2. Distribute copies of Handout 9.1 and Activity 9.2. In pairs or individually, ask students to review the handout and record the date when voting rights for a particular group were changed or enhanced, and summarize information about what happened and why.

3. Afterwards, students can create a visual timeline showing the years when various groups received the right to vote or when access was improved.

Exemplars: www.freepik.com/free-photos-vectors/timeline

4. Voter turnout in Canada has declined over the past several decades. In the 2014 Ontario provincial election barely half (52 per cent) of eligible voters cast a ballot. Use these guiding questions for a class discussion.

  • Why do you think fewer people are voting than before?
  • Are there valid reasons not to vote?
  • Will you vote in elections when you turn 18 years old? Why or why not?


Have a brief closing discussion about voting rights and participation in elections, or ask students to write a reflection on one or more of the following questions.

  • Why is it important that every citizen (18 years of age and older) have the right to vote?
  • What are the consequences of some people not voting in government elections?


  • Be sensitive to issues at home that may challenge perspectives around voting and democratic participation, such as religious reasons or traditions followed by certain groups.
  • Recognize and acknowledge barriers that inhibit individuals or groups from voting (e.g., negative history, socio-economic class, language, newcomer).


Type of Assessment: For Learning

Lesson Area: Minds On

Guiding Questions for Teachers

  1. Can students understand the concept of being deprived of certain rights?
  2. Are students able to connect the concept of rights at school with rights in their larger community?
  3. Can students empathize with others? Can they appreciate the suffrage movement?

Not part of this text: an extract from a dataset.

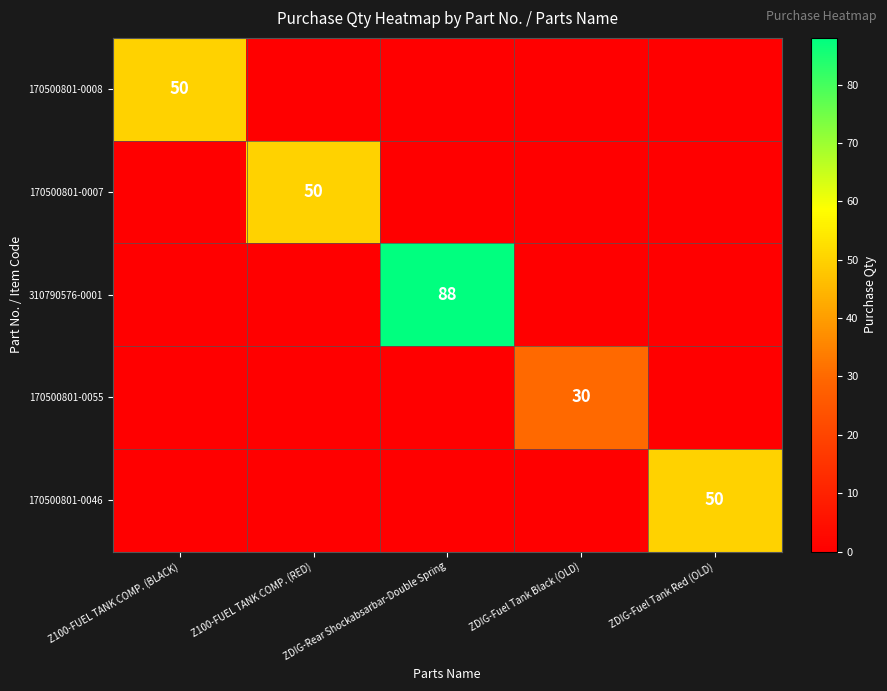

Is it true that 170500801-0055 equals 47 at ZDIG-Fuel Tank Black (OLD)?

False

Type of Assessment: As Learning

Lesson Area: ACTION: Activity 9.2 / Time Line

Guiding Questions for Teachers

  1. Are students using headings and key words to find relevant sections? Are students using accurate information on their worksheet?
  2. Can students demonstrate understanding of the information by summarizing important dates in the suffrage movement? Are they using relevant and appropriate visuals?

Type of Assessment: Of Learning

Lesson Area: Consolidation

Guiding Questions for Teachers

  1. Do students express an appreciation for voting in elections? Can they recognize the consequences of not voting?


Individual Education Plans


  • Provide extra time for Activity 9.2 and the timeline.
  • Encourage questions about content to ensure understanding.
  • Have students create a poster in relation to information on Activity 9.2.


  • Have students research the individuals and groups behind the suffrage movement and capture their stories to share with their peers.

English Language Learners

Culturally Responsive Pedagogy

  • Some students may come from different background groups that may have been disenfranchised. Ensuring a safe place for respectful discussion is encouraged.

Indigenous Focus

  • Emphasize the year when Indigenous People achieved suffrage.
  • Indigenous rights and equality have been slowly forthcoming. Ensuring a safe place for respectful discussion is encouraged.